About Me


Social Worker

I was trained as a social worker at Yeshiva University, New York City.  As a social work student,   I began to understand clients as a whole—bio-psycho-social-spiritual—and in the context of their environments — families, communities and other systems.  The approach at this school of social work was humanistic and eclectic.  As a social worker, the primary intervention is the professional relationship.  I graduated and began working professionally in 1993.


Addictions & Trauma Counselor

I started my professional work in the alcohol and drug recovery field, and became a trauma specialist, working with those who were experiencing unresolved sexual and physical abuse.  I also treated codependence, sexual addiction, compulsive debting and spending, and eating disorders.  The theoretical framework from which I worked in addictions recovery was cognitive-behavioral, and the primary modality was group work, with family systems work and 12-Step support.  In addictions recovery, I have helped clients develop spiritualities, including meditation techniques, of their own choosing.  In trauma recovery, I helped clients feel safe, taught skills for expression, gave witness to their story, helped clients gain power over their bodies and their sexuality, and connect with supportive others.

 

Experiential:  Gestalt, NLP, Ericksonian Hypnosis


I trained in Gestalt therapy, which is interactive and expressive, does “parts” work and stays in the "here and now" of the therapeutic relationship.  I sometimes use "empty chair" enactments in my work.  I also studied Neuro-Linguistic Programming (NLP) which taught me good techniques for short-term solution-based therapy.  I studied Ericksonian Hypnosis, and often use visualization and metaphors in my work.

 

Body Work

I have trained in various body and energy work, including yoga, Bio-Energetics, Holotropic Breathwork and the Feldenkrais Method.  I have studied Focusing, which is based in a “felt sense” and symbols, and Hakomi, based in mindfulness meditation and a body-centered approach to the unconscious.
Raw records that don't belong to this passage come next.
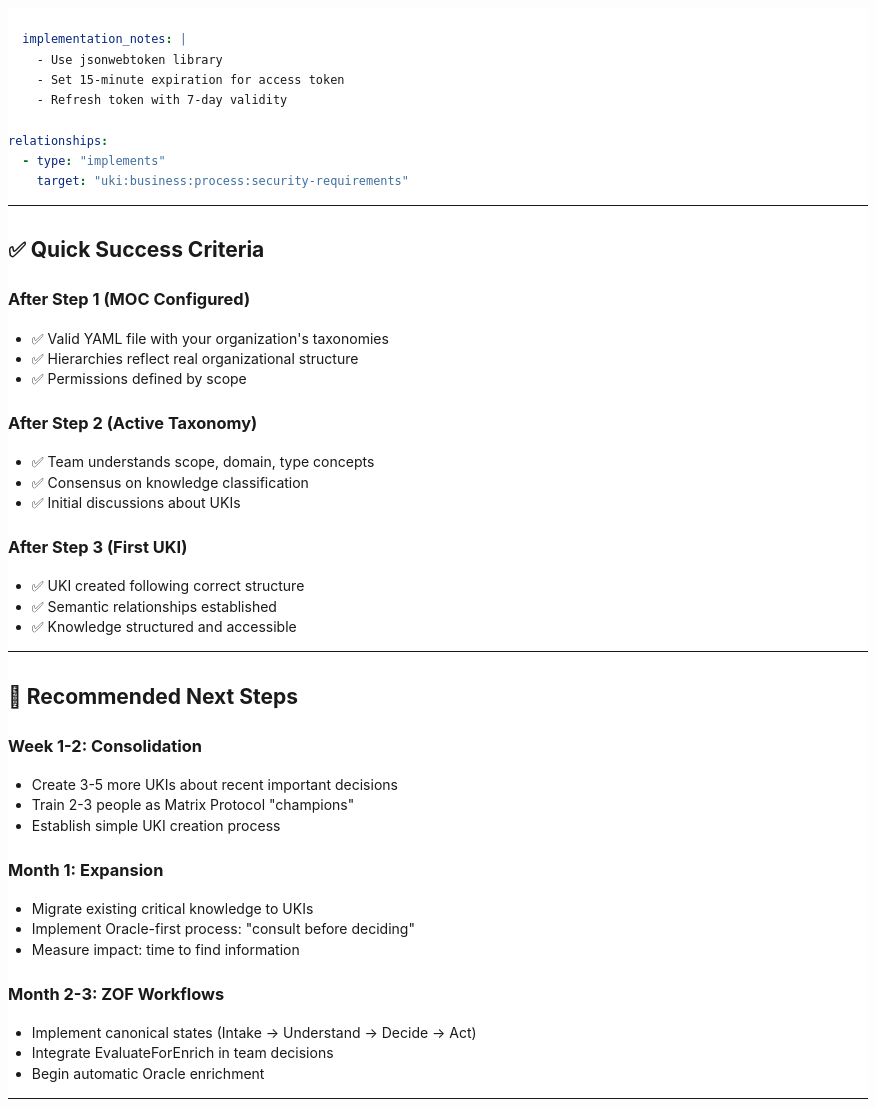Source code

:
 ```yaml
  
  implementation_notes: |
    - Use jsonwebtoken library
    - Set 15-minute expiration for access token
    - Refresh token with 7-day validity

relationships:
  - type: "implements"
    target: "uki:business:process:security-requirements"
```

---

## ✅ Quick Success Criteria

### **After Step 1 (MOC Configured)**
- ✅ Valid YAML file with your organization's taxonomies
- ✅ Hierarchies reflect real organizational structure
- ✅ Permissions defined by scope

### **After Step 2 (Active Taxonomy)**
- ✅ Team understands scope, domain, type concepts
- ✅ Consensus on knowledge classification
- ✅ Initial discussions about UKIs

### **After Step 3 (First UKI)**
- ✅ UKI created following correct structure
- ✅ Semantic relationships established
- ✅ Knowledge structured and accessible

---

## 🎯 Recommended Next Steps

### **Week 1-2: Consolidation**
- Create 3-5 more UKIs about recent important decisions
- Train 2-3 people as Matrix Protocol "champions"
- Establish simple UKI creation process

### **Month 1: Expansion**
- Migrate existing critical knowledge to UKIs
- Implement Oracle-first process: "consult before deciding"
- Measure impact: time to find information

### **Month 2-3: ZOF Workflows**
- Implement canonical states (Intake → Understand → Decide → Act)
- Integrate EvaluateForEnrich in team decisions
- Begin automatic Oracle enrichment

---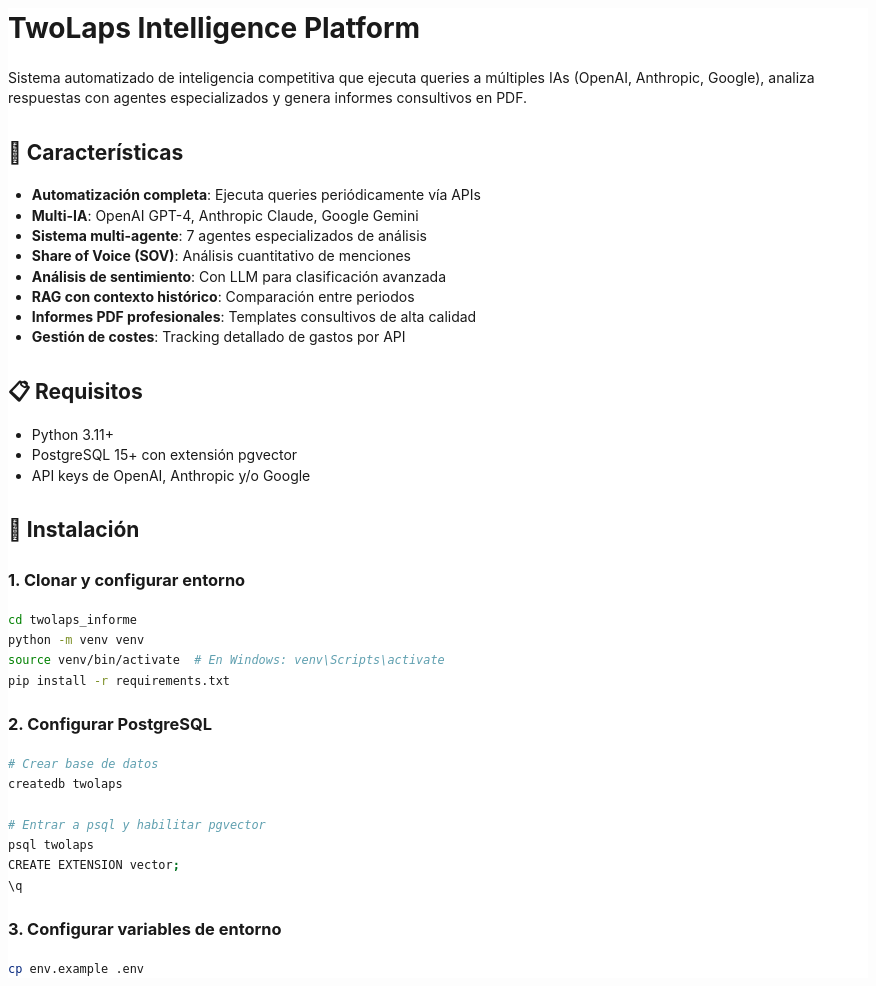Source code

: # TwoLaps Intelligence Platform

Sistema automatizado de inteligencia competitiva que ejecuta queries a múltiples IAs (OpenAI, Anthropic, Google), analiza respuestas con agentes especializados y genera informes consultivos en PDF.

## 🚀 Características

- **Automatización completa**: Ejecuta queries periódicamente vía APIs
- **Multi-IA**: OpenAI GPT-4, Anthropic Claude, Google Gemini
- **Sistema multi-agente**: 7 agentes especializados de análisis
- **Share of Voice (SOV)**: Análisis cuantitativo de menciones
- **Análisis de sentimiento**: Con LLM para clasificación avanzada
- **RAG con contexto histórico**: Comparación entre periodos
- **Informes PDF profesionales**: Templates consultivos de alta calidad
- **Gestión de costes**: Tracking detallado de gastos por API

## 📋 Requisitos

- Python 3.11+
- PostgreSQL 15+ con extensión pgvector
- API keys de OpenAI, Anthropic y/o Google

## 🔧 Instalación

### 1. Clonar y configurar entorno

```bash
cd twolaps_informe
python -m venv venv
source venv/bin/activate  # En Windows: venv\Scripts\activate
pip install -r requirements.txt
```

### 2. Configurar PostgreSQL

```bash
# Crear base de datos
createdb twolaps

# Entrar a psql y habilitar pgvector
psql twolaps
CREATE EXTENSION vector;
\q
```

### 3. Configurar variables de entorno

```bash
cp env.example .env
```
Carl Jung & Psychoanalysis

I have read and studied a good deal of C. G. Jung and his followers, and been in personal Jungian analysis, and have studied some psychoanalysis, in particular the Self and Relational schools, which has helped me understand the role that the unconscious plays in our lives, and the necessity of our developing a relationship and understanding of this part of ourselves. I appreciate working with dreams, helping one find one’s own interpretation, pointing out aspects which could be overlooked.  I encourage the creative and expressive arts with clients, and have had particular success using the creation of mandalas for wholeness and integration.  Part of our work in psychotherapy together will be to pay attention to the unconcious, and to the "field" created by us.


EFT for Couples

Starting in 2007 I have been working with Emotionally Focused Therapy for Couples (EFT), a model which helps couples achieve safe attachment so that they can get out of their cycles of distress to share deeper, often unnamed emotions with each other, and thus be brought into deeper intimacy.  Research shows this model to be the most effective couples therapy available today.  I am a Certified Emotionally Focused Therapist for Couples and a Supervisor Candidate.


AEDP

In recent years, I have studied and worked with other systems of emotions, the works of Silvan S. Tomkins and Donald L. Nathanson, and most importantly, Accelerated Experiential Dynamic Psychotherapy (AEDP) with Diana Fosha.  AEDP is a system that incorporates and integrates much of what has come before in my professional development.  AEDP is a transformation-based, healing-oriented model of therapy.  It creates a safe environment and relationship for our innate transformation and healing to take place (as opposed to pathologizing us).  AEDP has roots in many disciplines, including psychoanalysis, attachment theory, affective neuroscience, body-focused approaches, and transformational studies.  In AEDP we process difficult emotional and relational experiences in a therapeutic relationship as secure base.  We express our truest self, our core self.  


Summary

In all, I have worked in helping many people clear unproductive behaviors and patterns, primarily working with emotions and affect--experiential and body-focused--in particular fear, shame, loneliness and sadness, in a safe and secure attachment relationship, with empathy, compassion and engagement, to clear unproductive behaviors and patterns, to resolve the trauma of deprivation and abuse, to unearth the unconscious, to identify and lower defenses, to achieve healing and transformation, peace, joy, freedom, self-esteem, meaning – realizing one’s truest dreams and visions – and to become full partners in nurturing, dependable, and loving relationships.